Over at Cosmic Variance, organizer Sean Carroll gives his take on the “Moving Naturalism Forward” workship that both Massimo Pigliucci and I reported on this week (Sean gives all links to our posts). In his post, “Nudging naturalism just a bit forward,” Sean gives an honest take on the organization of the meeting, and says there are three more posts to come on the substance.
As I’ve hinted, I think the conference suffered a bit from the dominance of the philosophers over the scientists, perhaps because most of the philosophers seemed unable (at least to me) to say anything in less than 15 minutes of monologue. That was off-putting to several of us scientists, who are used to having rapid, give-and-take conversations. And, if I can add another personal take, the philosophers seemed far more entrenched in their views than did the scientists (the exception was Steve Weinberg, who seemed pretty sure of himself, but I didn’t mind that since he seemed pretty correct in his views—except about free will!).
Another problem is that scientists like me are intimidated by philosophical jargon, and hence didn’t interrupt the monologues to ask for clarification for fear of looking stupid. I therefore spent a fair amount of time Googling stuff like “epistemology” and “ontology” (I can never get those terms straight since I rarely use them). Perhaps it would have been better had I been more willing to interrupt and ask for clarification, or if the moderators had asked people to explain what they were saying with less jargon. I think the jargon will be a problem when the discussions are finally put up on YouTube (they will be). As Sean said in his post:
We proceeded in the style of a family having a boisterous dinner together, with everyone speaking up whenever they had something to say. It worked quite well, but it might have worked even better if the course of the dialogue had funneled through a central person. Janna Levin, who also recognized this tendency, served as the moderator for the very last session, and I thought it was the best-run of them all.
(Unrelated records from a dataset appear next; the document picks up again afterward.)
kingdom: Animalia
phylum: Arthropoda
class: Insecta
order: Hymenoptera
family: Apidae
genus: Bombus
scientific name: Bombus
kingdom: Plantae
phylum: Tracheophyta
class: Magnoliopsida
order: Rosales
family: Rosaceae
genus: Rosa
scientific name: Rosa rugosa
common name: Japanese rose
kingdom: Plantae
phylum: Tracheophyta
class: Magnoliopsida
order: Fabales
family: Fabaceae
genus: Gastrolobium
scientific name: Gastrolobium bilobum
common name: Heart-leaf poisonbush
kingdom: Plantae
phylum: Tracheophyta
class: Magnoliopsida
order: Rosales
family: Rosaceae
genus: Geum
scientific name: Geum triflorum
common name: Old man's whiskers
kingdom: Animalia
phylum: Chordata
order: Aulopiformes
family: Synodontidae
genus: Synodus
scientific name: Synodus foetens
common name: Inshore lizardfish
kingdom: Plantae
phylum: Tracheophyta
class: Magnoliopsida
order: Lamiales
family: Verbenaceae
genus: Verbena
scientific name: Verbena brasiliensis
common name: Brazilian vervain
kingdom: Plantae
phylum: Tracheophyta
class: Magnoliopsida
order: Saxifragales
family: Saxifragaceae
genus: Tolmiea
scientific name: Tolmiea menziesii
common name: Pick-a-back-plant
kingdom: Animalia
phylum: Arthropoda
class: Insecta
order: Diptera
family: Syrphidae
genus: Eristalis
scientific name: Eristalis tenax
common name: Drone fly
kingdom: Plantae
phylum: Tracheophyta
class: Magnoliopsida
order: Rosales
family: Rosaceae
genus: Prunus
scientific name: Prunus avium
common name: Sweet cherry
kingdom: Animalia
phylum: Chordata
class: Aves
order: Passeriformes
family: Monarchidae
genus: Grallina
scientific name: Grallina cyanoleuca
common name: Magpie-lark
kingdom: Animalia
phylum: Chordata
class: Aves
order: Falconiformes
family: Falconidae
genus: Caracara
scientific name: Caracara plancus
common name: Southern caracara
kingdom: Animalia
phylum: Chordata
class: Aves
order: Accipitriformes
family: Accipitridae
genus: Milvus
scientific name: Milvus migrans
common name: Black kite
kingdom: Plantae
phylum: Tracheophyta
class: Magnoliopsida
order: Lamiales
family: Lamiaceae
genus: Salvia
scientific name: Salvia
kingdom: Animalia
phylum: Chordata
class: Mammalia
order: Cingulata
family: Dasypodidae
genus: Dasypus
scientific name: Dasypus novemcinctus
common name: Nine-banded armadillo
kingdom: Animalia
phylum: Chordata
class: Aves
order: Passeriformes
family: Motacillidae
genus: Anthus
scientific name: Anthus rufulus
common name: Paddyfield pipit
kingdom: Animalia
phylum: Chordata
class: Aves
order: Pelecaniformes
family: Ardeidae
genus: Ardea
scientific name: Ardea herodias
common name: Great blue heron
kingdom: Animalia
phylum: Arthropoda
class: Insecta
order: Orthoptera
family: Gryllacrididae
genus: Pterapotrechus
I agree with that; Janna did a great job.
The last session of Day Two involved a discussion of representation and “aboutness” (what it means for one thing to be about something else, and how in the world such a thing can come into existence naturally). It was the only time, I think, when a subgroup of the table ran off into a technical area and left others behind; in particular, the philosophers were hashing out issues of extreme importance to them. As a result, several of the philosophers said that it was their favorite part of the workshop, while most of the scientists were lost. Maybe it’s okay to allow that more focused kind of discussion as a rare event, but I would have liked to wrangle it in such a way that everyone was equally present.
Yes, I didn’t understand a word of that discussion and eventually tuned out.
But, as I’ve said, the meeting enabled all of us to make contacts—indeed, friends—with lots of intellectual confrères, and that, in the end, may be the most valuable thing of all, for those contacts will, I’m confident, move naturalism forward.